In Kingston the different buildings for the power plant and lighting system were nearly completed and several cottages were under construction on lots owned by Jefferson Worth, while men and teams were busy excavating and hauling materials for a large ice plant. In Frontera, a little town that "just happened" to grow from a supply camp in the southern end of the Basin, a hotel and a bank building were being erected, while between the two communities poles for a telephone system were being placed.
Thus far very few women had come into the desert. When the torrid summer was past, the first crops on the new ranches harvested and more comfortable homes prepared, they would come with the children to join the men-folks. Until then the new country would continue a man's country—the poorest possible kind of a country, the men themselves declared.
Therefore when, late in September, The King's Basin Messenger, with an extraordinary blare of trumpets, announced the birth of a child and that the first-born of the new country was a boy, the news was received with the greatest excitement. In Kingston, in Frontera, at grading camps and ranches, as the word was passed, there were wild and joyous celebrations.
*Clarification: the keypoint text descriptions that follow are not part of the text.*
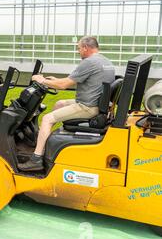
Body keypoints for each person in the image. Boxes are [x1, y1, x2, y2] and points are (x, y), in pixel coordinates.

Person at [18, 36, 116, 171]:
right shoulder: (105, 61)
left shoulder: (89, 62)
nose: (78, 51)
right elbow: (71, 80)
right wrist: (54, 80)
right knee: (59, 103)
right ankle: (42, 141)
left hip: (88, 107)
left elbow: (64, 85)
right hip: (95, 103)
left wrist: (42, 80)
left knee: (47, 119)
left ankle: (36, 158)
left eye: (79, 48)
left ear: (86, 48)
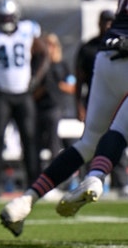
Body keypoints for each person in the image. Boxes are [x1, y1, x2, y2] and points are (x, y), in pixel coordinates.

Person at [0, 0, 128, 237]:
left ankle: (25, 200)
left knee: (88, 142)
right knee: (120, 131)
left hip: (107, 55)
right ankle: (95, 177)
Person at [0, 0, 50, 197]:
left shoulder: (28, 30)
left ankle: (35, 182)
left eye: (8, 16)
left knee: (30, 138)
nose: (5, 20)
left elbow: (44, 54)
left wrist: (35, 78)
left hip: (23, 93)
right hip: (1, 93)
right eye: (2, 16)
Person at [75, 10, 128, 196]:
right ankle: (90, 180)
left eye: (110, 21)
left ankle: (120, 182)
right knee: (92, 141)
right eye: (104, 21)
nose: (107, 25)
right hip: (97, 97)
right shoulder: (89, 47)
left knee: (118, 138)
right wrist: (79, 106)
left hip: (120, 98)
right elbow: (79, 79)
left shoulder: (122, 42)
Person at [33, 33, 75, 163]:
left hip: (56, 107)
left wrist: (56, 85)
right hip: (40, 107)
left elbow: (72, 86)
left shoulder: (61, 65)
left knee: (54, 142)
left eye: (51, 45)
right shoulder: (38, 65)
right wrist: (44, 87)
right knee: (36, 142)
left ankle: (56, 173)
Such a crowd of male visitors closed in on the humble tent home to beg for a look at the little pink stranger that the matter-of-fact pioneer parents were heard to express the wish that they themselves had never been born. Had the baby been forced to carry through life all the names that were suggested he would undoubtedly have echoed the parents' wish at an early age.
Then came the terrible word to Kingston, brought by Texas Joe, that the baby was ill. Tex, returning to town from a trip to Frontera, had turned a mile aside to bring the latest news of the baby. It was early evening and the light yet lingered in the sky back of No Man's Mountains, when the citizens, relaxing after the heat of the day and the evening meal, looked up to see him coming, riding like a mad man, his horse white with foam.